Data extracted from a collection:
*-*-*

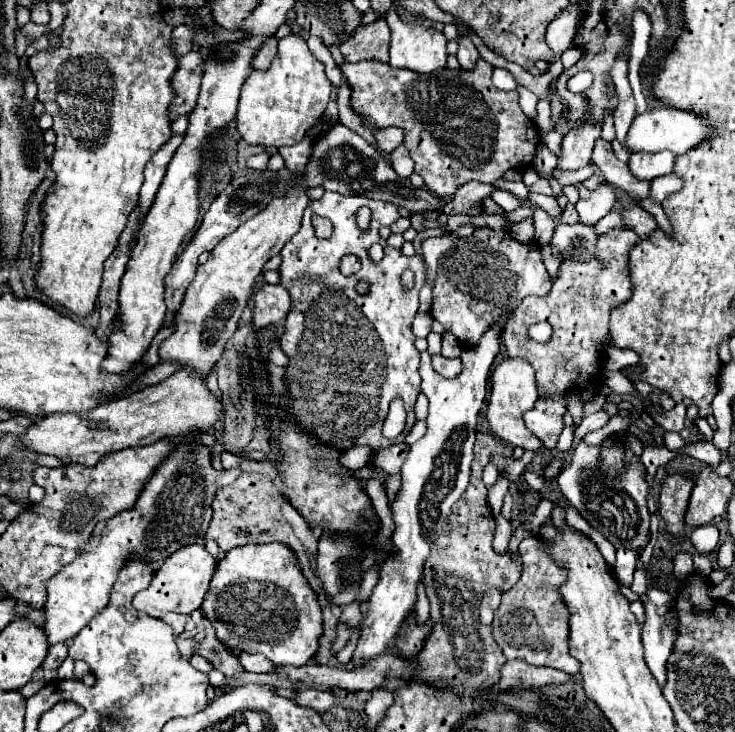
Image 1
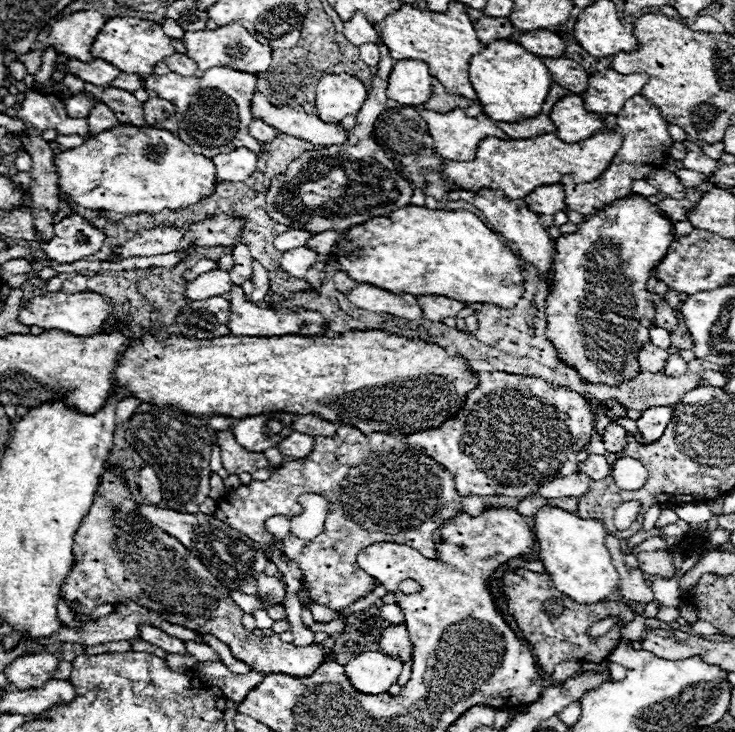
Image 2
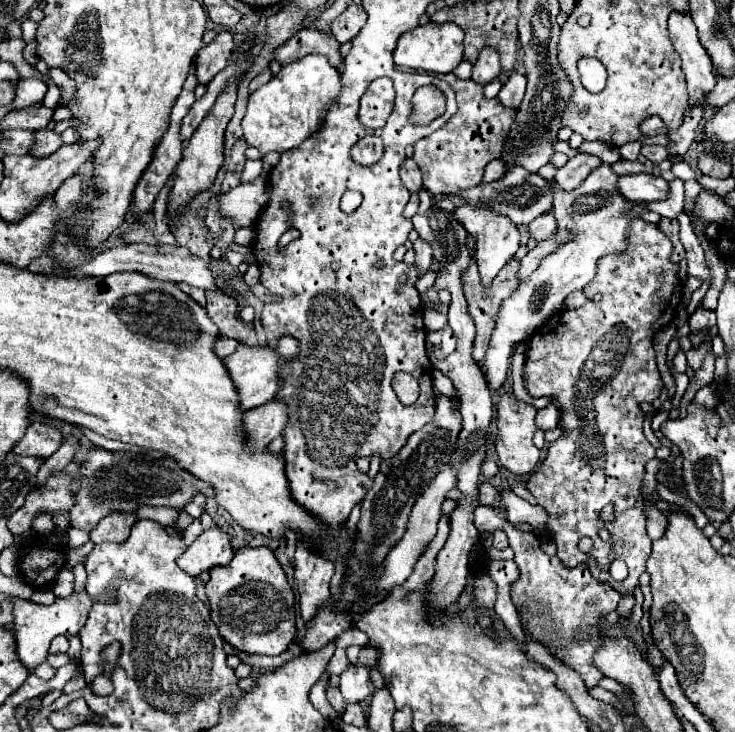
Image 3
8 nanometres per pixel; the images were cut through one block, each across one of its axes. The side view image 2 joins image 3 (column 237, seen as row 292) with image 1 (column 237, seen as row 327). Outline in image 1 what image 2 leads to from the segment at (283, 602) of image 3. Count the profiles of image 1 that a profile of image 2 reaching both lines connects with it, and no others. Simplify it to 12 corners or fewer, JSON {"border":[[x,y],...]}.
{"border":[[280,542],[232,548],[202,612],[228,650],[304,666],[322,612]]}

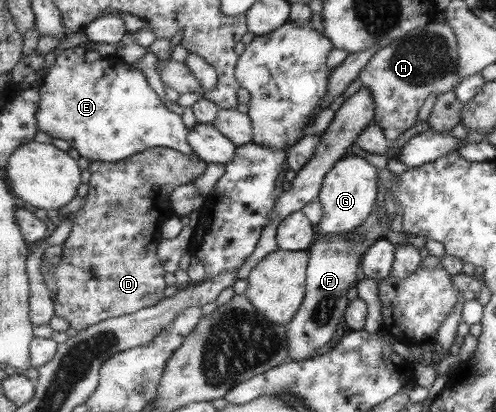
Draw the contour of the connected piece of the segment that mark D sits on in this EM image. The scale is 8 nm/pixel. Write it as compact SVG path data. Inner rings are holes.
M169 147L147 149L147 152L139 153L121 162L104 163L95 161L91 163L88 170L92 175L88 183L89 192L84 198L85 204L83 204L83 206L75 213L67 215L69 219L73 218L71 232L63 243L62 254L58 265L54 266L53 264L50 264L58 289L54 298L56 315L68 319L71 322L72 327L80 332L92 325L97 325L100 321L105 321L112 317L121 317L127 314L138 313L141 309L146 309L147 307L161 303L165 298L163 293L165 293L165 287L167 285L167 283L165 283L166 269L156 256L156 249L163 239L161 227L165 225L165 221L169 221L171 217L180 217L179 215L176 215L171 207L170 195L176 187L192 183L192 181L195 181L198 177L203 176L205 169L207 169L207 165L207 162L201 160L197 155L187 156L181 152L177 152L177 149L171 149Z

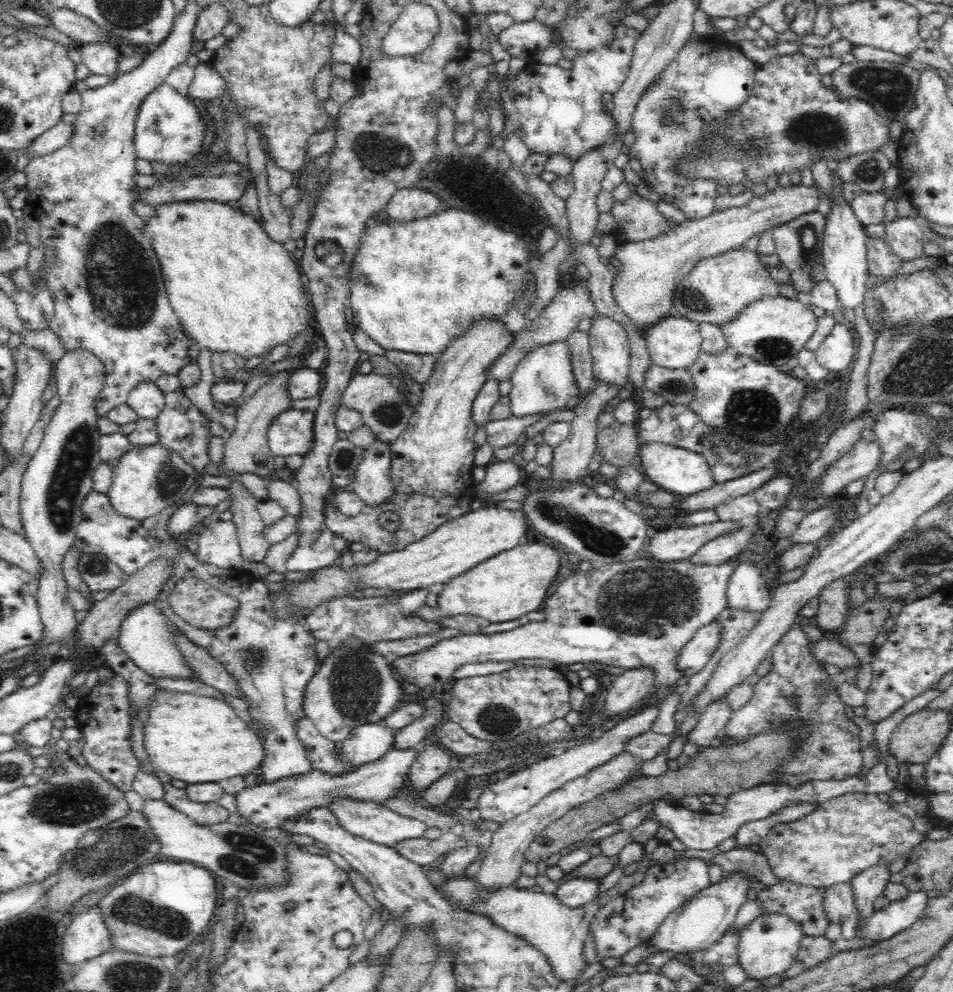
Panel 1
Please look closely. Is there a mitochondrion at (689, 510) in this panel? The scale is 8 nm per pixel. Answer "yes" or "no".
no

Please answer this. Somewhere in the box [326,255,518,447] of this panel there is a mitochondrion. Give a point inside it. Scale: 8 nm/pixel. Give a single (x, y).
(387, 414)

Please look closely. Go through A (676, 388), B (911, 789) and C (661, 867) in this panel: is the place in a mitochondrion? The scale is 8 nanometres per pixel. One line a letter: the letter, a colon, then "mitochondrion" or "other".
A: mitochondrion
B: other
C: other

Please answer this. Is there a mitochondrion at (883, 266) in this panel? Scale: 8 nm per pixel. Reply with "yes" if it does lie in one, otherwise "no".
no

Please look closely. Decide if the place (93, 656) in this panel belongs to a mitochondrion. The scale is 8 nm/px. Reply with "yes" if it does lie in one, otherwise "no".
no

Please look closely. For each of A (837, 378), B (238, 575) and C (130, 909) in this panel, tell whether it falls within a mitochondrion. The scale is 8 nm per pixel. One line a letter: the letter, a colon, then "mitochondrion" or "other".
A: other
B: other
C: mitochondrion

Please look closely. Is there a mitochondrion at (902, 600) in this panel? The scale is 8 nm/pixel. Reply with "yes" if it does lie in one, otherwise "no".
no

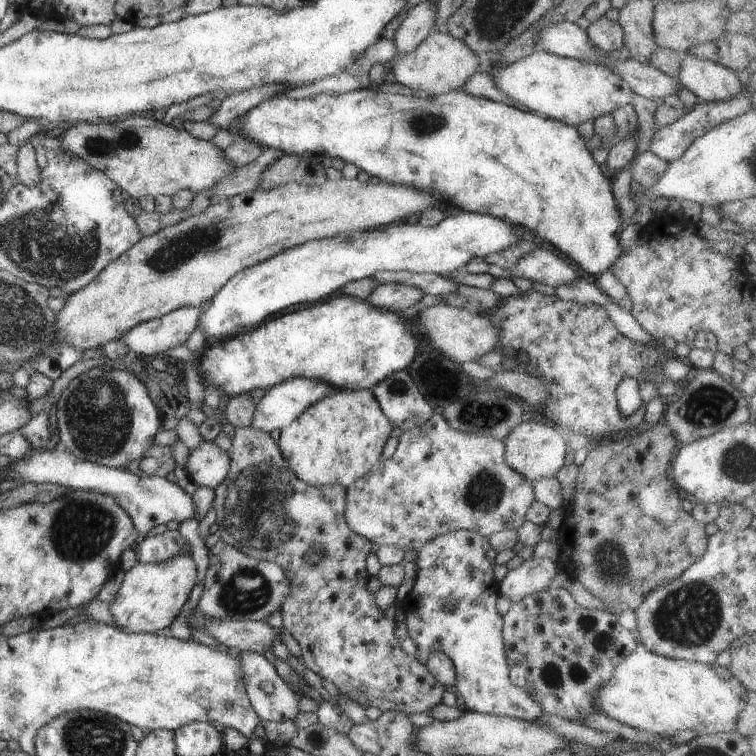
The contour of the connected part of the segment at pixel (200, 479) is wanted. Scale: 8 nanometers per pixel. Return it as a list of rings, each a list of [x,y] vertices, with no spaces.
[[[202,441],[197,448],[188,450],[183,470],[197,487],[214,489],[230,470],[230,455],[213,441]]]

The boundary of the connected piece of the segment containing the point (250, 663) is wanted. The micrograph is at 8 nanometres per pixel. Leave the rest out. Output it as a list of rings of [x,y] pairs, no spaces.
[[[240,652],[241,672],[243,672],[243,684],[245,684],[245,694],[259,720],[273,720],[281,722],[291,720],[299,713],[298,701],[300,696],[291,690],[289,684],[283,682],[277,675],[275,667],[271,666],[267,658],[255,652]]]

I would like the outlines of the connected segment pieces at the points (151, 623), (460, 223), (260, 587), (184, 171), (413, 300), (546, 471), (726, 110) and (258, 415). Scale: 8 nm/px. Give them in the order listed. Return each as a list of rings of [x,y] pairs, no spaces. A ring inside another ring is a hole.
[[[175,554],[159,564],[137,562],[125,572],[119,589],[108,604],[111,620],[121,632],[126,633],[154,633],[168,628],[187,602],[193,586],[195,562],[190,554]]]
[[[460,211],[443,218],[431,227],[421,226],[412,221],[387,224],[385,227],[365,231],[346,231],[337,236],[309,240],[303,244],[287,248],[267,260],[236,272],[221,290],[202,307],[197,328],[207,338],[223,338],[230,336],[237,328],[251,328],[261,324],[271,314],[283,310],[291,304],[307,304],[317,302],[339,290],[345,283],[371,277],[381,271],[403,271],[411,273],[449,274],[453,270],[466,268],[471,258],[481,258],[513,244],[522,238],[523,228],[513,226],[507,220],[499,220],[493,216],[477,214],[477,212]]]
[[[217,541],[209,550],[208,566],[204,575],[203,590],[194,608],[205,618],[213,620],[264,621],[271,612],[280,610],[287,592],[289,580],[285,572],[273,561],[258,561],[240,550]]]
[[[127,115],[124,118],[105,122],[70,124],[58,138],[61,140],[61,148],[85,160],[85,163],[93,170],[102,172],[121,190],[125,190],[133,201],[143,195],[171,197],[178,190],[189,190],[193,194],[209,192],[209,188],[213,188],[217,180],[229,176],[229,172],[235,170],[235,166],[229,160],[225,160],[223,150],[211,141],[194,138],[185,129],[178,129],[170,124],[164,125],[155,119],[141,118],[140,115]]]
[[[380,284],[371,290],[371,294],[364,301],[379,310],[401,312],[417,304],[422,294],[419,288],[409,288],[403,284]]]
[[[530,419],[520,422],[502,441],[505,464],[509,468],[513,468],[518,475],[524,476],[529,482],[555,475],[565,462],[568,436],[559,428],[553,428],[551,424]]]
[[[749,89],[743,93],[729,97],[729,100],[724,101],[699,101],[691,107],[691,110],[683,114],[680,118],[676,119],[671,124],[666,124],[663,127],[656,127],[651,137],[649,145],[649,152],[671,162],[687,148],[687,145],[698,136],[701,136],[706,130],[713,128],[716,124],[731,120],[735,116],[741,116],[745,112],[751,110]]]
[[[299,377],[284,380],[268,388],[253,410],[251,428],[261,432],[281,430],[291,424],[310,404],[329,395],[331,388],[325,383]]]

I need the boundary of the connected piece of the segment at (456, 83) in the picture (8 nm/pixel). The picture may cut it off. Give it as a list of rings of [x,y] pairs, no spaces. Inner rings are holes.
[[[430,32],[415,48],[392,58],[391,72],[395,82],[411,88],[421,97],[434,97],[461,86],[477,72],[482,57],[475,54],[462,40],[449,36],[449,33]]]

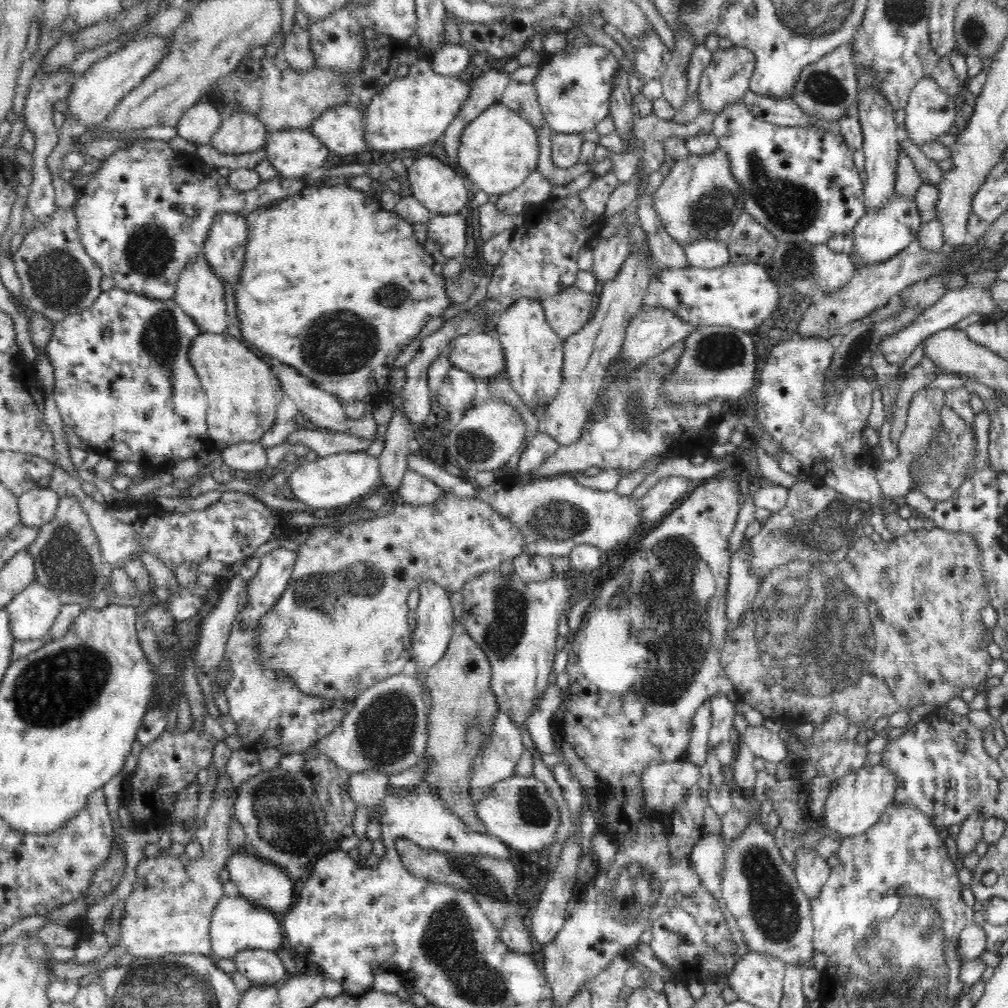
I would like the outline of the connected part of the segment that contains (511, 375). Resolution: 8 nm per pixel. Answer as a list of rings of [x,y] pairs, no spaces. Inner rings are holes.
[[[522,298],[514,302],[495,321],[495,336],[500,339],[506,357],[505,372],[514,392],[527,406],[546,407],[554,400],[562,384],[563,342],[547,323],[542,303],[539,300]]]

*-*-*

* Work to be completed: Please print each of the records word for word, keeping the pictures out.

* Reply:
Image 1
Image 2
Image 3
8 nanometres per pixel; the images were cut through one block, each across one of its axes. The side view image 2 joins image 3 (column 237, seen as row 292) with image 1 (column 237, seen as row 327). Outline in image 1 what image 2 leads to from the segment at (283, 602) of image 3. Count the profiles of image 1 that a profile of image 2 reaching both lines connects with it, and no others. Simplify it to 12 corners or fewer, JSON {"border":[[x,y],...]}.
{"border":[[280,542],[232,548],[202,612],[228,650],[304,666],[322,612]]}

Draw the contour of the connected piece of the segment that mark D sits on in this EM image. The scale is 8 nm/pixel. Write it as compact SVG path data. Inner rings are holes.
M169 147L147 149L147 152L139 153L121 162L104 163L95 161L91 163L88 170L92 175L88 183L89 192L84 198L85 204L83 204L83 206L75 213L67 215L69 219L73 218L71 232L63 243L62 254L58 265L54 266L53 264L50 264L58 289L54 298L56 315L68 319L71 322L72 327L80 332L92 325L97 325L100 321L105 321L112 317L121 317L127 314L138 313L141 309L146 309L147 307L161 303L165 298L163 293L165 293L165 287L167 285L167 283L165 283L166 269L156 256L156 249L163 239L161 227L165 225L165 221L169 221L171 217L180 217L179 215L176 215L171 207L170 195L176 187L192 183L192 181L195 181L198 177L203 176L205 169L207 169L207 165L207 162L201 160L197 155L187 156L181 152L177 152L177 149L171 149Z

Panel 1
Please look closely. Is there a mitochondrion at (689, 510) in this panel? The scale is 8 nm per pixel. Answer "yes" or "no".
no

Please answer this. Somewhere in the box [326,255,518,447] of this panel there is a mitochondrion. Give a point inside it. Scale: 8 nm/pixel. Give a single (x, y).
(387, 414)

Please look closely. Go through A (676, 388), B (911, 789) and C (661, 867) in this panel: is the place in a mitochondrion? The scale is 8 nanometres per pixel. One line a letter: the letter, a colon, then "mitochondrion" or "other".
A: mitochondrion
B: other
C: other

Please answer this. Is there a mitochondrion at (883, 266) in this panel? Scale: 8 nm per pixel. Reply with "yes" if it does lie in one, otherwise "no".
no

Please look closely. Decide if the place (93, 656) in this panel belongs to a mitochondrion. The scale is 8 nm/px. Reply with "yes" if it does lie in one, otherwise "no".
no

Please look closely. For each of A (837, 378), B (238, 575) and C (130, 909) in this panel, tell whether it falls within a mitochondrion. The scale is 8 nm per pixel. One line a letter: the letter, a colon, then "mitochondrion" or "other".
A: other
B: other
C: mitochondrion

Please look closely. Is there a mitochondrion at (902, 600) in this panel? The scale is 8 nm/pixel. Reply with "yes" if it does lie in one, otherwise "no".
no

The contour of the connected part of the segment at pixel (200, 479) is wanted. Scale: 8 nanometers per pixel. Return it as a list of rings, each a list of [x,y] vertices, with no spaces.
[[[202,441],[197,448],[188,450],[183,470],[197,487],[214,489],[230,470],[230,455],[213,441]]]

The boundary of the connected piece of the segment containing the point (250, 663) is wanted. The micrograph is at 8 nanometres per pixel. Leave the rest out. Output it as a list of rings of [x,y] pairs, no spaces.
[[[240,652],[241,672],[243,672],[243,684],[245,684],[245,694],[259,720],[273,720],[281,722],[291,720],[299,713],[298,701],[300,696],[291,690],[289,684],[283,682],[277,675],[275,667],[271,666],[267,658],[255,652]]]

I would like the outlines of the connected segment pieces at the points (151, 623), (460, 223), (260, 587), (184, 171), (413, 300), (546, 471), (726, 110) and (258, 415). Scale: 8 nm/px. Give them in the order listed. Return each as a list of rings of [x,y] pairs, no spaces. A ring inside another ring is a hole.
[[[175,554],[159,564],[137,562],[125,572],[119,589],[108,604],[111,620],[121,632],[126,633],[154,633],[168,628],[187,602],[193,586],[195,562],[190,554]]]
[[[460,211],[443,218],[431,227],[421,226],[412,221],[387,224],[385,227],[365,231],[346,231],[337,236],[309,240],[303,244],[287,248],[267,260],[236,272],[221,290],[202,307],[197,328],[207,338],[223,338],[230,336],[237,328],[251,328],[261,324],[271,314],[283,310],[291,304],[307,304],[317,302],[339,290],[345,283],[371,277],[381,271],[403,271],[411,273],[449,274],[453,270],[466,268],[471,258],[481,258],[513,244],[522,238],[523,228],[513,226],[507,220],[499,220],[493,216],[477,214],[477,212]]]
[[[217,541],[209,550],[208,566],[204,575],[203,590],[194,608],[205,618],[213,620],[264,621],[271,612],[280,610],[287,592],[289,580],[285,572],[273,561],[258,561],[240,550]]]
[[[127,115],[124,118],[105,122],[70,124],[58,138],[61,140],[61,148],[85,160],[85,163],[93,170],[102,172],[121,190],[125,190],[133,201],[143,195],[171,197],[178,190],[189,190],[193,194],[209,192],[209,188],[213,188],[217,180],[229,176],[229,172],[235,170],[235,166],[229,160],[225,160],[223,150],[211,141],[194,138],[185,129],[178,129],[170,124],[164,125],[155,119],[141,118],[140,115]]]
[[[380,284],[371,290],[371,294],[364,301],[379,310],[401,312],[417,304],[422,294],[419,288],[409,288],[403,284]]]
[[[530,419],[520,422],[502,441],[505,464],[509,468],[513,468],[518,475],[524,476],[529,482],[555,475],[565,462],[568,436],[559,428],[553,428],[551,424]]]
[[[749,89],[743,93],[729,97],[729,100],[724,101],[699,101],[691,107],[691,110],[683,114],[680,118],[676,119],[671,124],[666,124],[663,127],[656,127],[651,137],[649,145],[649,152],[671,162],[687,148],[687,145],[698,136],[701,136],[706,130],[713,128],[716,124],[731,120],[735,116],[741,116],[745,112],[751,110]]]
[[[299,377],[284,380],[268,388],[253,410],[251,428],[261,432],[281,430],[291,424],[310,404],[329,395],[331,388],[325,383]]]

I need the boundary of the connected piece of the segment at (456, 83) in the picture (8 nm/pixel). The picture may cut it off. Give it as a list of rings of [x,y] pairs, no spaces. Inner rings are holes.
[[[430,32],[415,48],[392,58],[391,72],[395,82],[411,88],[421,97],[434,97],[461,86],[477,72],[482,57],[475,54],[462,40],[449,36],[449,33]]]

I would like the outline of the connected part of the segment that contains (511, 375). Resolution: 8 nm per pixel. Answer as a list of rings of [x,y] pairs, no spaces. Inner rings are holes.
[[[522,298],[514,302],[495,321],[495,336],[500,339],[506,357],[505,372],[514,392],[527,406],[546,407],[554,400],[562,384],[563,342],[547,323],[542,303],[539,300]]]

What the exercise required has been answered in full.